- Problem description -
Exclude all pictures from your copy of the data below, which should otherwise match exactly.

Extracted records:
>>>>

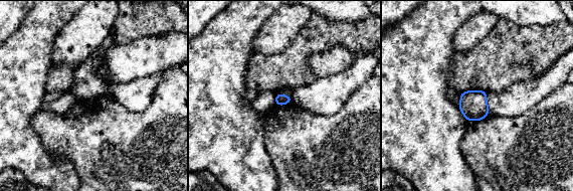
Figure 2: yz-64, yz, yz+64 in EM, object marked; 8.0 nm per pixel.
cut it another way
look em planes borders same

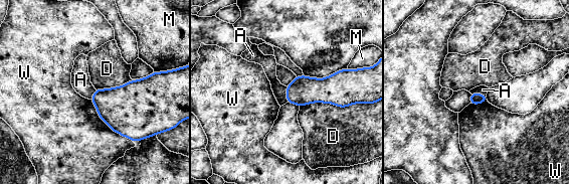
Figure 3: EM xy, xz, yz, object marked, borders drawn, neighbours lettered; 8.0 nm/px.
longest_contact W 480 nm
pass # A other, D other, M other, W other; none of them fits

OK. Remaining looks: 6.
an open end
look 3d 4um at 1:(368, 165)

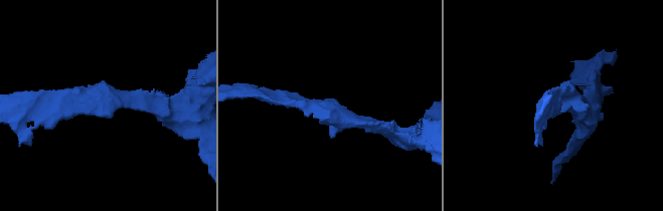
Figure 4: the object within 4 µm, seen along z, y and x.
shape alone is not enough
look em xz step 8 tint at 4:(101, 115)

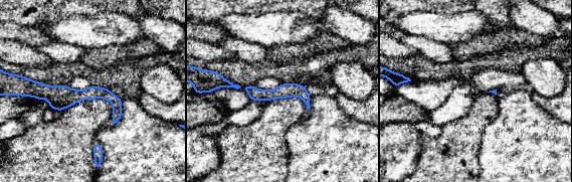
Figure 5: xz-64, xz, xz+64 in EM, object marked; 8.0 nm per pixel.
cut it another way
look em xy step 8 borders same

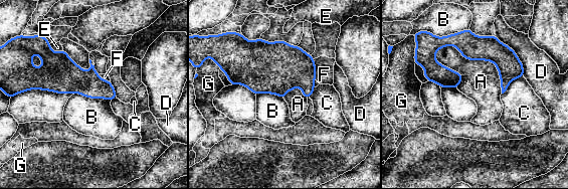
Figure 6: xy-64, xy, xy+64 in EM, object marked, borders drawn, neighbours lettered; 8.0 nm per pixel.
pass # A other, B other, C other, D other, E other, F other, G other; runs_along 6:(426, 65), (438, 47), (464, 42), (521, 70); no lettered fragment goes on from it

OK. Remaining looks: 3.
an open end
look 3d 2um back at 1:(474, 266)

<<<<

- Task result -
Figure 2: yz-64, yz, yz+64 in EM, object marked; 8.0 nm per pixel.
cut it another way
look em planes borders same

Figure 3: EM xy, xz, yz, object marked, borders drawn, neighbours lettered; 8.0 nm/px.
longest_contact W 480 nm
pass # A other, D other, M other, W other; none of them fits

OK. Remaining looks: 6.
an open end
look 3d 4um at 1:(368, 165)

Figure 4: the object within 4 µm, seen along z, y and x.
shape alone is not enough
look em xz step 8 tint at 4:(101, 115)

Figure 5: xz-64, xz, xz+64 in EM, object marked; 8.0 nm per pixel.
cut it another way
look em xy step 8 borders same

Figure 6: xy-64, xy, xy+64 in EM, object marked, borders drawn, neighbours lettered; 8.0 nm per pixel.
pass # A other, B other, C other, D other, E other, F other, G other; runs_along 6:(426, 65), (438, 47), (464, 42), (521, 70); no lettered fragment goes on from it

OK. Remaining looks: 3.
an open end
look 3d 2um back at 1:(474, 266)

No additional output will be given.